Restoring Damaged Environments
The use of limestone or lime, a process called liming, is a practice that people can do to repair the damage caused by acid rain to lakes, rivers, and brooks. Adding lime into acidic surface waters balances the acidity. It’s a process that has extensively been used, for instance in Sweden, to keep the water pH at optimum. Even though, liming is an expensive method and has to be done repeatedly. Furthermore, it only offers a short-term solution at the expense of solving the broader challenges of SO2 and NOx emissions and risks to human health. Nevertheless, it helps to restore and allow the survival of aquatic life forms by improving chronically acidified surface waters.
Alternative Energy Sources (Role of Technology)

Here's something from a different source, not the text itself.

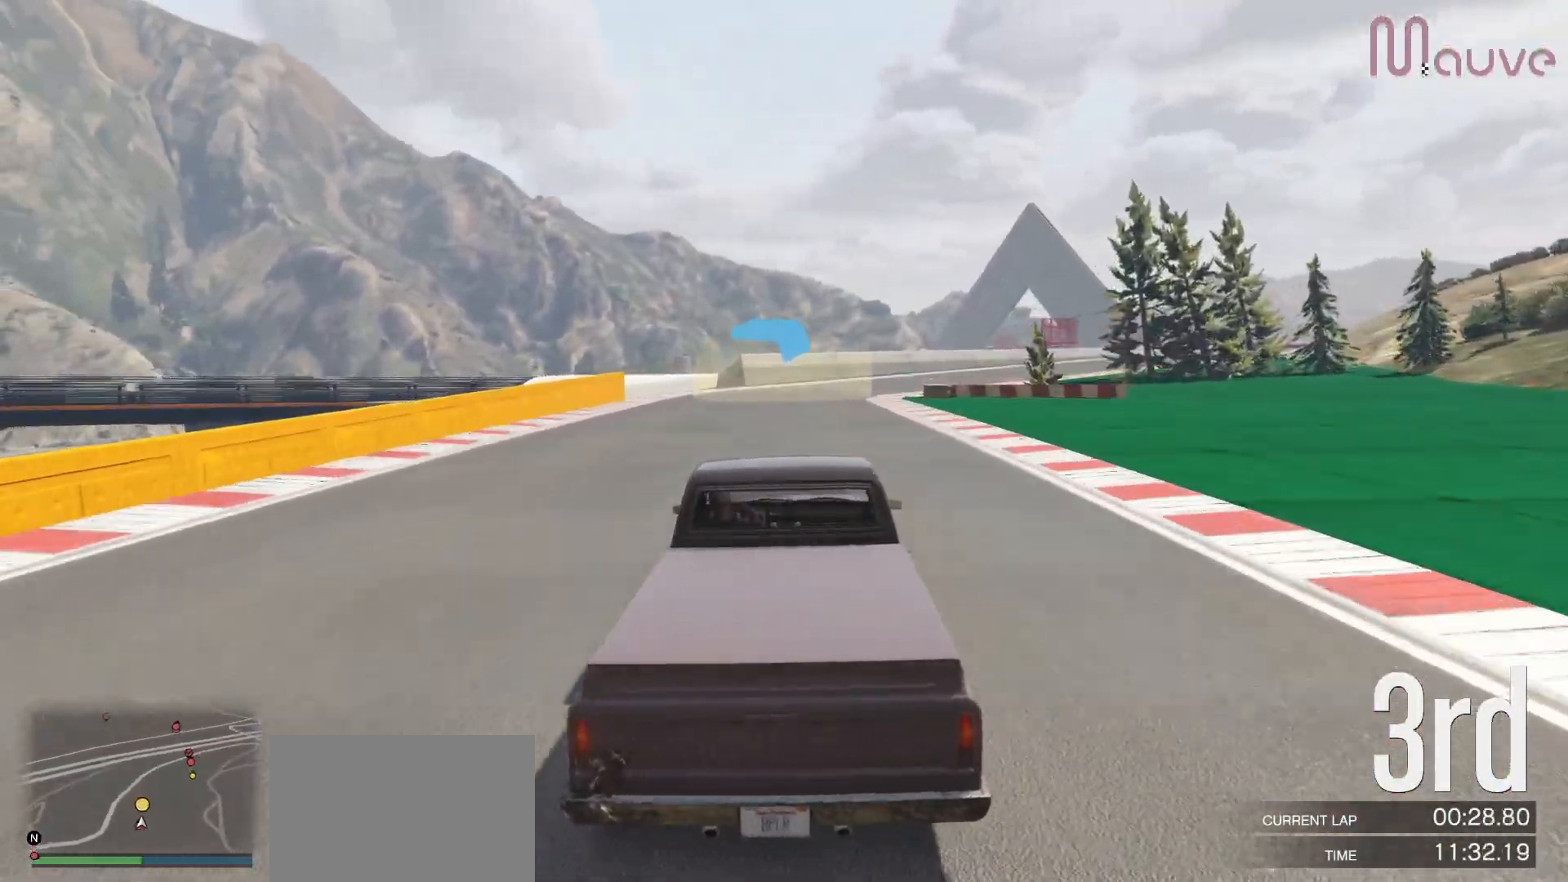
{"buttons": ["R2"], "left_stick": "right", "right_stick": "center", "events": [[33, "left_stick", "right"], [200, "left_stick", "center"], [400, "left_stick", "right"]]}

Besides fossil fuels, there is a wide range of alternative energy sources that can generate electrical power. These include wind energy, geothermal energy, solar energy, hydropower, and nuclear power. Harnessing these energy sources can offer effective electrical power alternatives instead of using fossil fuels. Fuel cells, natural gas, and batteries can also substitute the use of fossil fuel as cleaner energy sources. As of today,
all energy sources have environmental and economic costs as well as benefits. The only solution is using sustainable energy that can protect the future. Individual, National/State, and International Actions
Millions of people, directly and indirectly, contribute to SO2 and NOx emissions. Mitigation of this challenge requires individuals to be more informed about energy conservation and ways of reducing emissions such as: turning off lights or electrical appliances when not using them; use public transport; use energy-efficient electrical appliances; and use of hybrid vehicles or those with low NOx emissions.
The way forward
The aforementioned lines provide solutions that individuals and businesses can take to reduce the release of pollutants that cause acid rain or severe pollution. However, governments are equally liable as polluters, since they are required to take measures to reduce fossil fuel use and setting strict air quality standards. Sustainable solutions to climate change issues like acid rain require efforts on the individual consumption choices and strict policy measures to make businesses commit to adopting cleaner energy alternatives and for individual consumers
to make less polluting choices. The onus lies on the government to create an enabling environment that makes cleaner technologies more affordable and easily available. While, economically empowering individuals who are unable to afford cleaner alternatives because of the high costs involved in acquisition, installation, and application. Serious policy measures in the form of subsidies and scalable production should be encouraged by the government to make cleaner technologies affordable and abundantly available. Proper information dissemination in order to spread and raise awareness about the harmful effects of polluting appliances on human health and the environment must be carried out in society. Such measures can help in educating, informing, and getting people to change their perception towards the use of harmful polluting agents for their economic needs. Effecting these measures would catapult the effort
towards the increased use of clean energy and reduced emission of polluting gases in the atmosphere.